**What the exercise asks**.
In the passage on the Manila Bay case, swap "cavalier" for "careless" and write out the text from "This case turns" up to and including "efficiency and commitment.".

CONCERNED RESIDENTS OF MANILA BAY, represented and joined by DIVINA V. ILAS,
SABINIANO ALBARRACIN, MANUEL SANTOS, JR., DINAH DELA PEA, PAUL DENNIS
QUINTERO, MA. VICTORIA LLENOS, DONNA CALOZA, FATIMA QUITAIN, VENICE SEGARRA,
FRITZIE TANGKIA, SARAH JOELLE LINTAG, HANNIBAL AUGUSTUS BOBIS, FELIMON
SANTIAGUEL, and JAIME AGUSTIN R. OPOSA, respondents.
EN BANC
The need to address environmental pollution, as a cause of climate change, has of late
gained the attention of the international community. Media have finally trained their
sights on the ill effects of pollution, the destruction of forests and other critical habitats,
oil spills, and the unabated improper disposal of garbage. And rightly so, for the
magnitude of environmental destruction is now on a scale few ever foresaw and the
wound no longer simply heals by itself. But amidst hard evidence and clear signs of a
climate crisis that need bold action, the voice of cynicism, naysayers, and procrastinators
can still be heard.
This case turns on government agencies and their officers who, by the nature of their
respective offices or by direct statutory command, are tasked to protect and preserve, at
the first instance, our internal waters, rivers, shores, and seas polluted by human
activities. To most of these agencies and their official complement, the pollution menace
does not seem to carry the high national priority it deserves, if their track records are to
be the norm. Their cavalier attitude towards solving, if not mitigating, the environmental
pollution problem, is a sad commentary on bureaucratic efficiency and commitment.
At the core of the case is the Manila Bay, a place with a proud historic past, once
brimming with marine life and, for so many decades in the past, a spot for different
contact recreation activities, but now a dirty and slowly dying expanse mainly because of
the abject official indifference of people and institutions that could have otherwise made
a difference.
Facts:

On January 29, 1999, respondents Concerned Residents of Manila Bay filed a complaint
before the Regional Trial Court (RTC) in Imus, Cavite against several government
agencies, for the cleanup, rehabilitation, and protection of the Manila Bay.
The complaint alleged that the water quality of the Manila Bay had fallen way below the
allowable standards set by law, specifically Presidential Decree No. (PD) 1152 or the
Philippine Environment Code.

**Supplied information**.
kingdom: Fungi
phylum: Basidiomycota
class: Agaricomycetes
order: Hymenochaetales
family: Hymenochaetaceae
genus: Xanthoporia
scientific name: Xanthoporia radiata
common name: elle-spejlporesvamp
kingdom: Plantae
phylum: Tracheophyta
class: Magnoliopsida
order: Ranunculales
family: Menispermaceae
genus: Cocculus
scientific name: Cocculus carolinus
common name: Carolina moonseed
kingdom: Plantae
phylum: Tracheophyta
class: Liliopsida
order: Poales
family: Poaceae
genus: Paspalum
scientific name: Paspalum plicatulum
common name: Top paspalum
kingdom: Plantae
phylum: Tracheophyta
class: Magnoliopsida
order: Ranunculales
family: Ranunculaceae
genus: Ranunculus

**Exercise solution**.
This case turns on government agencies and their officers who, by the nature of their
respective offices or by direct statutory command, are tasked to protect and preserve, at
the first instance, our internal waters, rivers, shores, and seas polluted by human
activities. To most of these agencies and their official complement, the pollution menace
does not seem to carry the high national priority it deserves, if their track records are to
be the norm. Their careless attitude towards solving, if not mitigating, the environmental
pollution problem, is a sad commentary on bureaucratic efficiency and commitment.